Below are the primary functions of cellhashR needed to QC and score hashing data:

# Example 1: parse CITE-seq-Count output, printing QC
barcodeData <- ProcessCountMatrix(rawCountData = 'myCountDir/umi_count', minCountPerCell = 5)

# Example 2: parse CITE-seq-Count output, providing a barcode whitelist. 
barcodeData <- ProcessCountMatrix(rawCountData = 'myCountDir/umi_count', minCountPerCell = 5, barcodeWhitelist = c('HTO-1', 'HTO-2', 'HTO-3', 'HTO-4', 'HTO-6'))

# Create QC plots of barcode normalization
PlotNormalizationQC(barcodeData)

# Generate the final cell hashing calls
calls <- GenerateCellHashingCalls(barcodeMatrix = barcodeData, methods = c('multiseq', 'htodemux'))

# Inspect negative cells:
SummarizeCellsByClassification(calls = calls, barcodeMatrix = barcodeData)

Or export/save a template RMarkdown file outlining the default workflow, which can be run interactively or headlessly as part of a pipeline:

GetExampleMarkdown(dest = 'cellhashR_template.rmd')

Finally, the workflow can be executed using this wrapper around the Rmarkdown, producing a TSV of calls and HTML QC report:

CallAndGenerateReport(rawCountData = 'myCountDir/umi_count', reportFile = 'report.html', callFile = 'calls.txt', barcodeWhitelist = c('HTO-1', 'HTO-2', 'HTO-3'), title = 'Cell Hashing For Experiment 1')

# Make sure to update your Rprofile to include Bioconductor repos, such as adding this line to ~/.Rprofile:
local({options(repos = BiocManager::repositories())})

#Latest version:
devtools::install_github(repo = 'bimberlab/cellhashR', ref = 'master', dependencies = TRUE, upgrade = 'always')

Pre-packaged Docker images with all needed dependencies installed can be found on our GitHub Packages page. We recommend using a specific release, which you can do using tags:

docker pull ghcr.io/bimberlab/cellhashr:latest

If you receive an error along the lines of:

"ERROR; return code from pthread_create() is 22\n"

Please manually install preprocessCore with threading disabled:

devtools::install_github('bmbolstad/preprocessCore', dependencies = T, upgrade = 'always', configure.args = '--disable-threading')

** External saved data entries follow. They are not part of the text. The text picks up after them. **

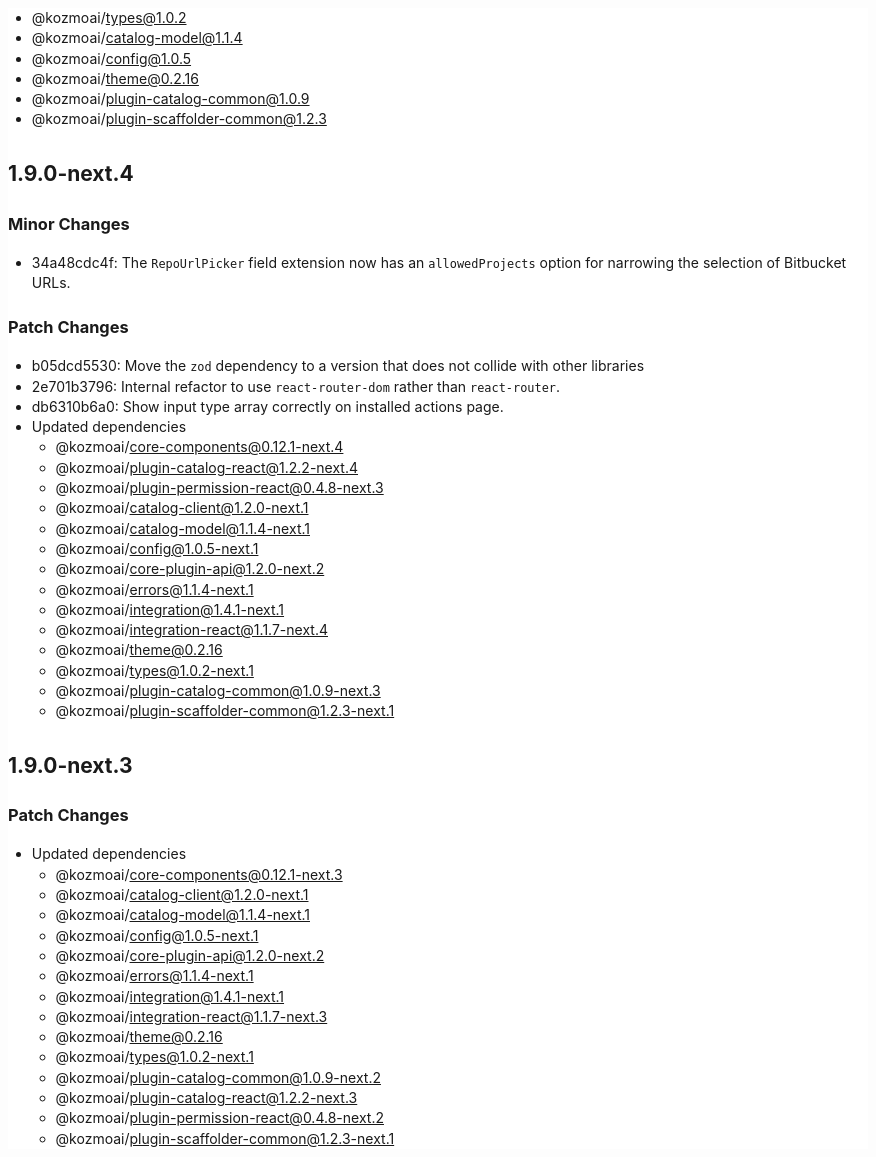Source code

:   - @kozmoai/types@1.0.2
  - @kozmoai/catalog-model@1.1.4
  - @kozmoai/config@1.0.5
  - @kozmoai/theme@0.2.16
  - @kozmoai/plugin-catalog-common@1.0.9
  - @kozmoai/plugin-scaffolder-common@1.2.3

## 1.9.0-next.4

### Minor Changes

- 34a48cdc4f: The `RepoUrlPicker` field extension now has an `allowedProjects` option for narrowing the selection of Bitbucket URLs.

### Patch Changes

- b05dcd5530: Move the `zod` dependency to a version that does not collide with other libraries
- 2e701b3796: Internal refactor to use `react-router-dom` rather than `react-router`.
- db6310b6a0: Show input type array correctly on installed actions page.
- Updated dependencies
  - @kozmoai/core-components@0.12.1-next.4
  - @kozmoai/plugin-catalog-react@1.2.2-next.4
  - @kozmoai/plugin-permission-react@0.4.8-next.3
  - @kozmoai/catalog-client@1.2.0-next.1
  - @kozmoai/catalog-model@1.1.4-next.1
  - @kozmoai/config@1.0.5-next.1
  - @kozmoai/core-plugin-api@1.2.0-next.2
  - @kozmoai/errors@1.1.4-next.1
  - @kozmoai/integration@1.4.1-next.1
  - @kozmoai/integration-react@1.1.7-next.4
  - @kozmoai/theme@0.2.16
  - @kozmoai/types@1.0.2-next.1
  - @kozmoai/plugin-catalog-common@1.0.9-next.3
  - @kozmoai/plugin-scaffolder-common@1.2.3-next.1

## 1.9.0-next.3

### Patch Changes

- Updated dependencies
  - @kozmoai/core-components@0.12.1-next.3
  - @kozmoai/catalog-client@1.2.0-next.1
  - @kozmoai/catalog-model@1.1.4-next.1
  - @kozmoai/config@1.0.5-next.1
  - @kozmoai/core-plugin-api@1.2.0-next.2
  - @kozmoai/errors@1.1.4-next.1
  - @kozmoai/integration@1.4.1-next.1
  - @kozmoai/integration-react@1.1.7-next.3
  - @kozmoai/theme@0.2.16
  - @kozmoai/types@1.0.2-next.1
  - @kozmoai/plugin-catalog-common@1.0.9-next.2
  - @kozmoai/plugin-catalog-react@1.2.2-next.3
  - @kozmoai/plugin-permission-react@0.4.8-next.2
  - @kozmoai/plugin-scaffolder-common@1.2.3-next.1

Unlike the other algorithms, which just require the HTO count matrix, demuxEM and demuxmix also require the path to the 10x h5 gene expression counts. This can be supplied as follows. This example runs BFF and demuxEM:

  rawData <- '../testdata/438-21-GEX/umi_count'
  h5File <- '../testdata/438-21-GEX/438-21-raw_feature_bc_matrix.h5'
  barcodeMatrix <- ProcessCountMatrix(rawCountData = rawData, barcodeWhitelist = c('MS-11', 'MS-12'))
  df <- GenerateCellHashingCalls(barcodeMatrix = barcodeMatrix, methods = c('bff_cluster', 'demuxem'), rawFeatureMatrixH5 = h5File)

New development should occur on a branch, and go through a Pull Request before merging into the master branch. See here for information on the pull request workflow. Ideally PRs would be reviewed by another person. For the PR, please review the set of changed files carefully to make sure you are only merging the changes you intend.
New functions should have Roxygen2 documentation.
As part of each PR, you should run 'devtools::document()' to update documentation and include these changes with your commits.
It is a good idea to run 'R CMD check' locally to make sure your changes will pass. See here for more information
Code should only be merged after the build and tests pass. The master branch should always be stable.
New features should ideally have at least a basic test (see R testthat). There is existing test data in ./tests/testdata. This can be expanded, but please be conscious about file size and try to reuse data across tests if appropriate.